## What the exercise asks
Go through the listing and return every line with "KUNSTwandelroute" in it.

## Source information
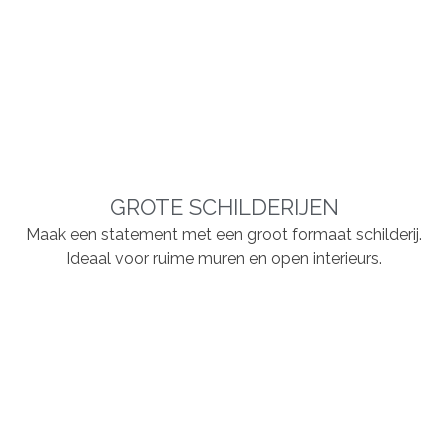
GROTE SCHILDERIJEN
Maak een statement met een groot formaat schilderij.
Ideaal voor ruime muren en open interieurs.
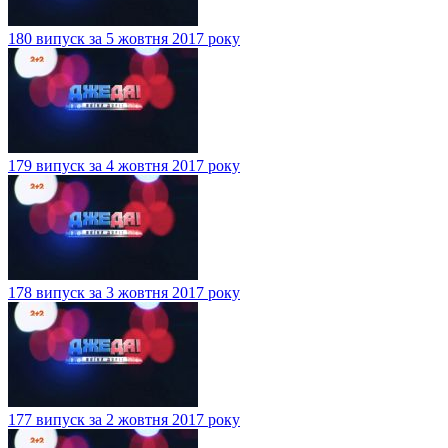
180 випуск за 5 жовтня 2017 року
179 випуск за 4 жовтня 2017 року
178 випуск за 3 жовтня 2017 року
177 випуск за 2 жовтня 2017 року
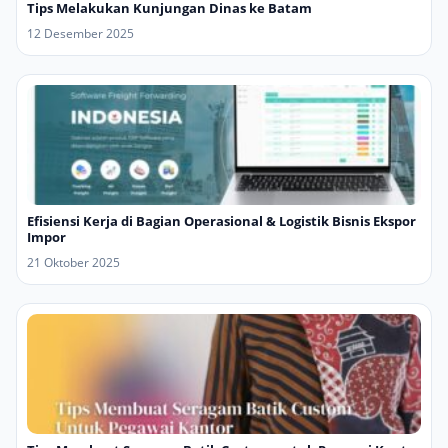
Tips Melakukan Kunjungan Dinas ke Batam
12 Desember 2025
Efisiensi Kerja di Bagian Operasional & Logistik Bisnis Ekspor
Impor
21 Oktober 2025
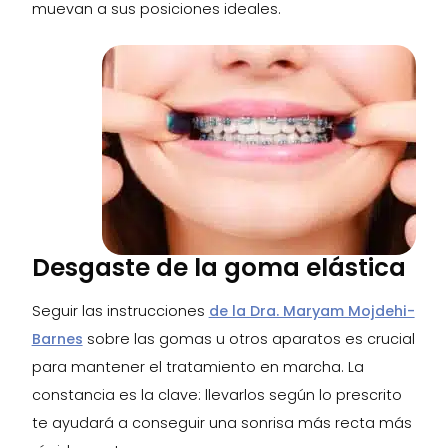
muevan a sus posiciones ideales.
Desgaste de la goma elástica
Seguir las instrucciones
de la Dra. Maryam Mojdehi-
Barnes
sobre las gomas u otros aparatos es crucial
para mantener el tratamiento en marcha. La
constancia es la clave: llevarlos según lo prescrito
te ayudará a conseguir una sonrisa más recta más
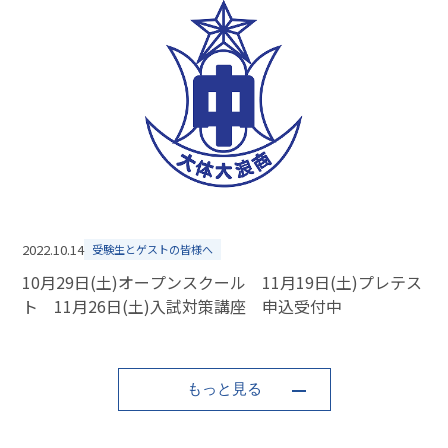
2022.10.14
受験生とゲストの皆様へ
10月29日(土)オープンスクール 11月19日(土)プレテス
ト 11月26日(土)入試対策講座 申込受付中
もっと見る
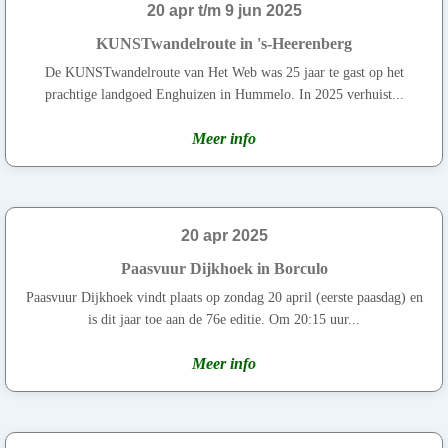
20 apr t/m 9 jun 2025
KUNSTwandelroute in 's-Heerenberg
De KUNSTwandelroute van Het Web was 25 jaar te gast op het
prachtige landgoed Enghuizen in Hummelo. In 2025 verhuist...
Meer info
20 apr 2025
Paasvuur Dijkhoek in Borculo
Paasvuur Dijkhoek vindt plaats op zondag 20 april (eerste paasdag) en
is dit jaar toe aan de 76e editie. Om 20:15 uur...
Meer info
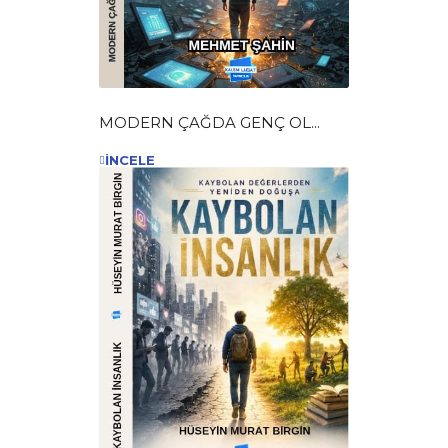
MODERN ÇAĞDA GENÇ OL...
İNCELE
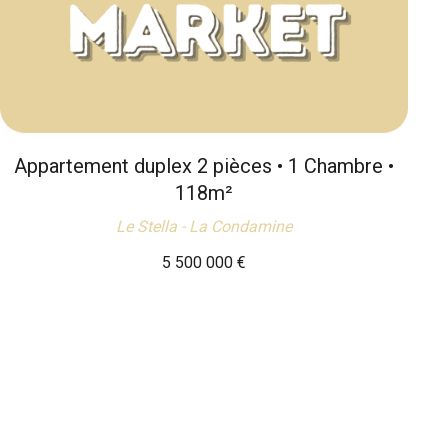
Appartement duplex 2 pièces • 1 Chambre •
118m²
Le Stella - La Condamine
5 500 000
€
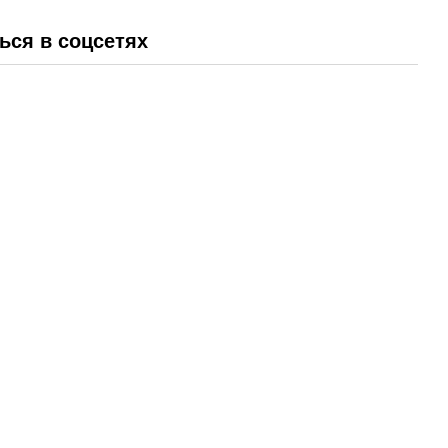
ься в соцсетях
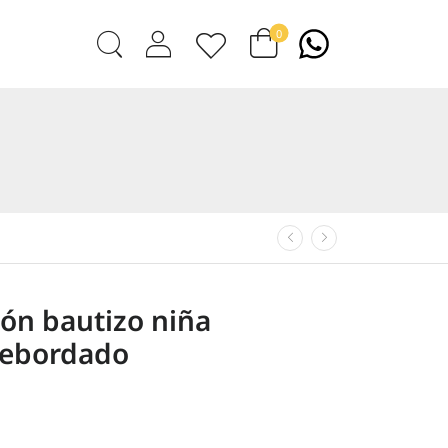
0
n bautizo niña
rebordado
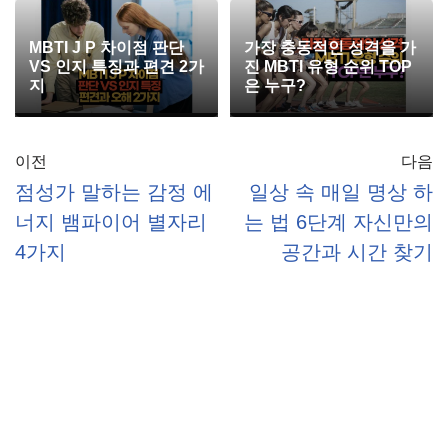
MBTI J P 차이점 판단
가장 충동적인 성격을 가
VS 인지 특징과 편견 2가
진 MBTI 유형 순위 TOP
지
은 누구?
이전
다음
점성가 말하는 감정 에
일상 속 매일 명상 하
너지 뱀파이어 별자리
는 법 6단계 자신만의
4가지
공간과 시간 찾기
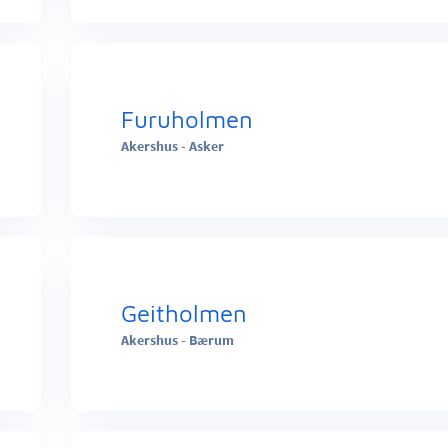
Furuholmen
Akershus - Asker
Geitholmen
Akershus - Bærum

## Completed task
KUNSTwandelroute in 's-Heerenberg
De KUNSTwandelroute van Het Web was 25 jaar te gast op het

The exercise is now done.